With only a little over a month left until the first-in-the-nation New Hampshire primary and seeing as I've yet to shut up about how I'm from NH yet this semester, I thought I'd keep with the trend and relate my favorite political event to Texas politics.
Being a loyal Granite Stater and as big a fan of Bill Gardner as the next one, I would never propose a state try to move in front of NH in the nominating process, but living the better part of the last 7 years outside of NH has gotten me to thinking, maybe the world doesn't revolve around it and maybe other states ought to get a little more excited about primaries. Texas has a primary in March right now (see irrelevant). Just guessing but I would expect turnout somewhere around 10-20% give or take. When I cast my vote in 2004 I think the turnout was 80-90% on a day with a high of 20 degrees. People know when they matter and that's why New Hampshirites always make it out to vote. Seeing the disinterest in the process when all they're doing is rubber-stamping a nominee makes me think Texas ought to try and have an early primary and get more candidates to come here.
Right now the candidates do all come to Texas, to be fair, but they're not kissing babies or having town-hall meetings. They're flying into Houston and Dallas for $2300 a plate fundraisers and using the proceeds to tell Iowans how much they love their corn on TV. I think it'd be a little fairer if they let us ask them some questions and participate in the vetting process. I mean I'm not the biggest Texas pride guy there is, but this is the 2nd largest state in the union by either measure and you'd think that'd be good for some input in the presidential nominating process.
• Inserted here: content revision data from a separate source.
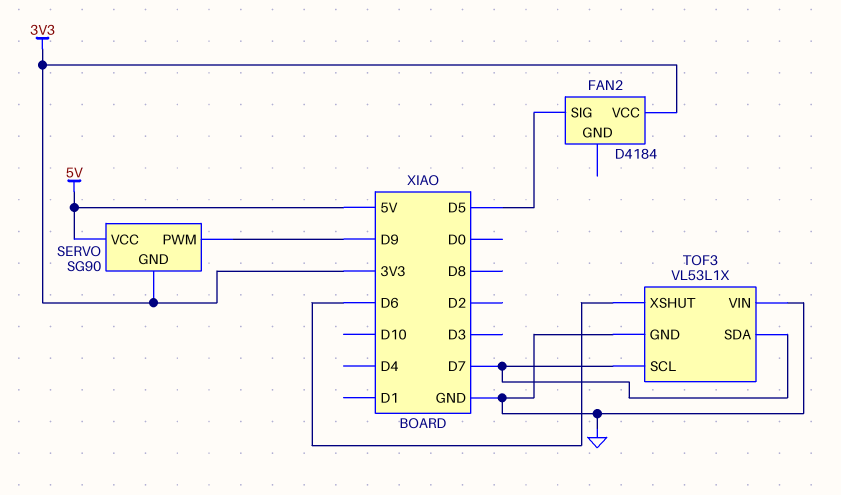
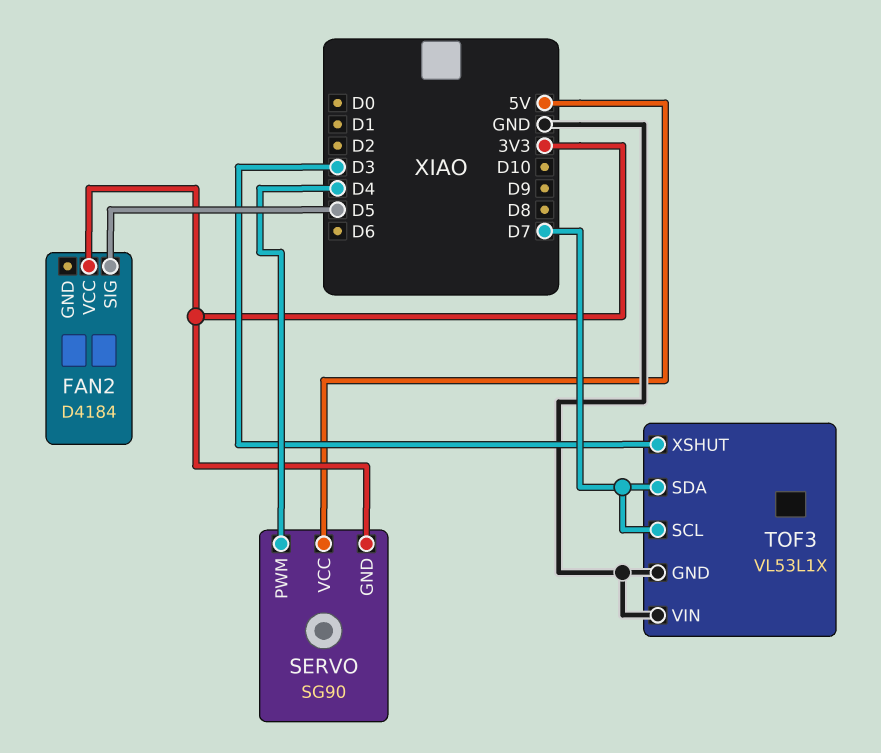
SERVO pin PWM: D9 -> D4
TOF3 pin XSHUT: D6 -> D3

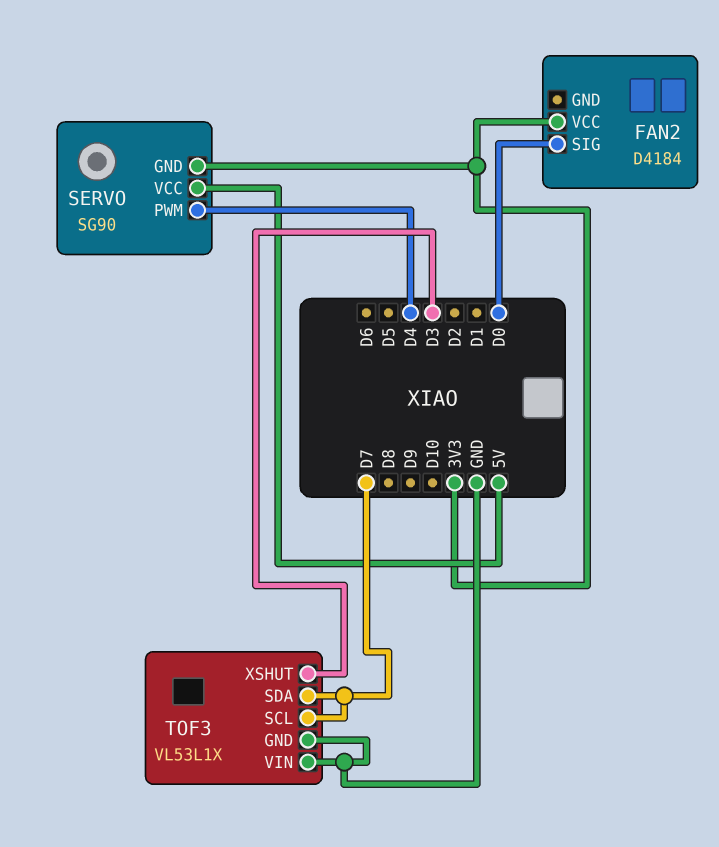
FAN2 pin SIG: D5 -> D0

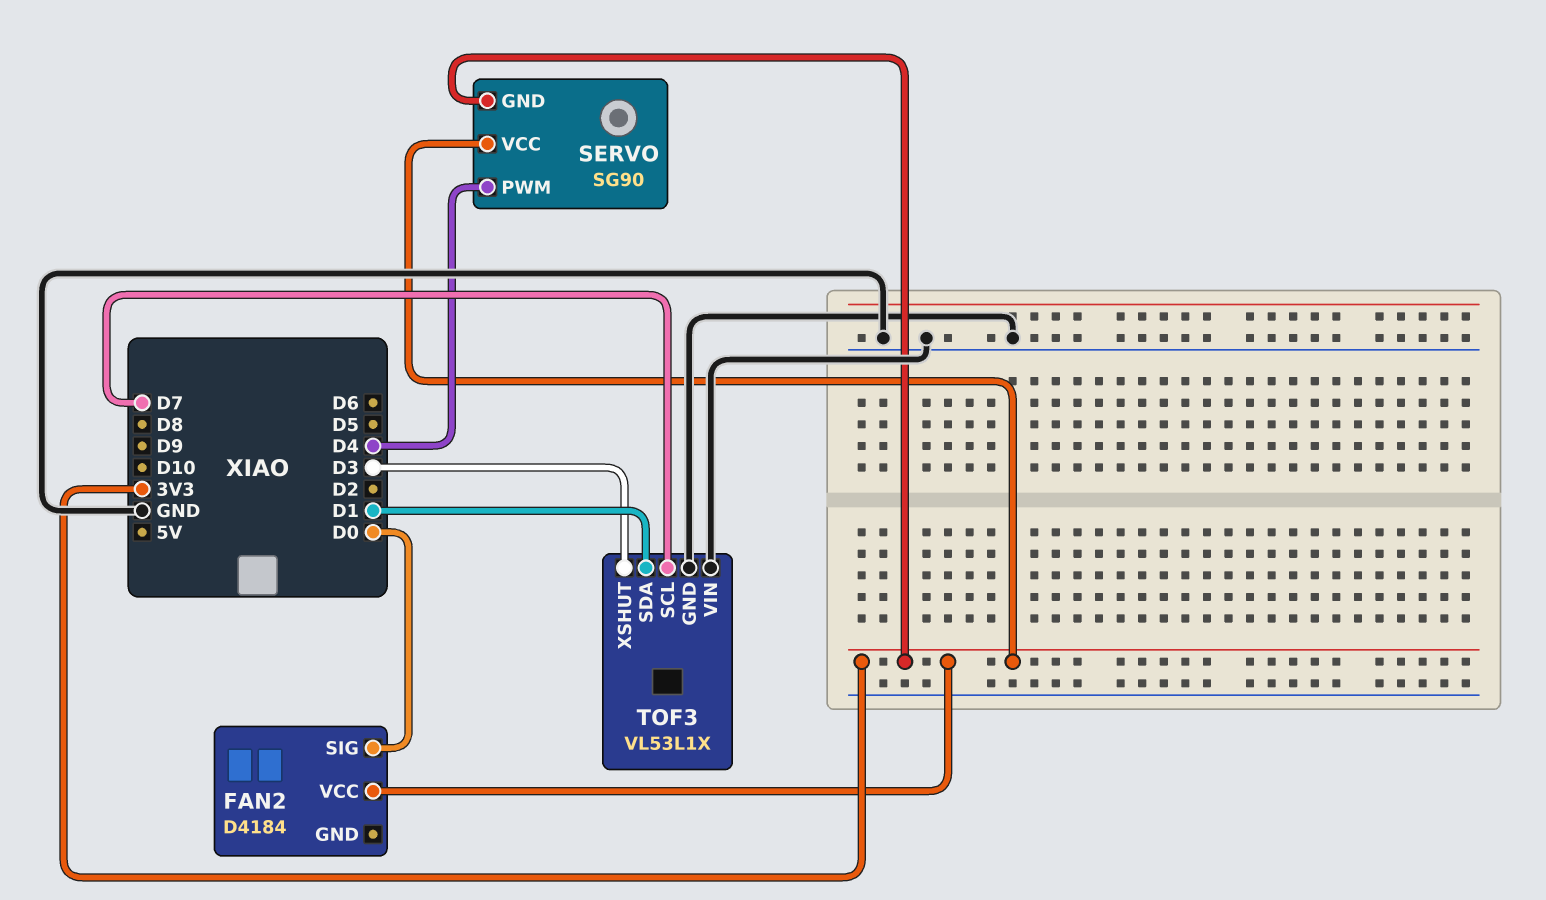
SERVO pin VCC: 5V -> 3V3
TOF3 pin SDA: D7 -> D1

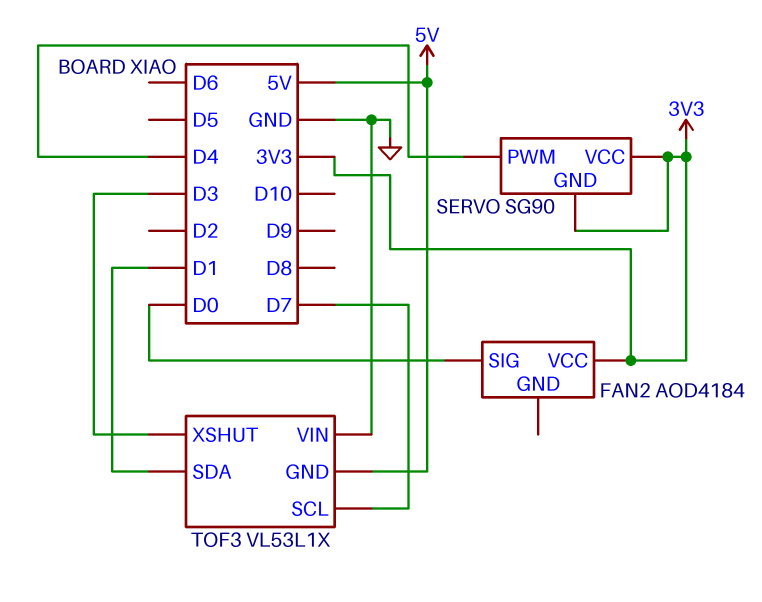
FAN2: D4184 -> AOD4184
TOF3 pin GND: GND -> 5V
I wasn't wild about the idea of other states moving up but since they did and I don't live in IA or NH right now, I kind of like the idea of doing something more binding than slapping a bumper sticker on my car. I'd like to go out and cast a vote and have the feeling of not knowing who'll win until the news does results that night. The kind of excitement that everyone gets wrapped up in and follows and participates in like a football season or something. The difference is that people are getting excited about government and more people are participating in it. That's the goal. I think that kind of excitement of an important, binding election where your choices are more than A vs. B might be just the thing to cure some of the apathy here in Texas. It's the reason this average 24 year-old watches MSNBC like it's the superbowl everytime there's an election.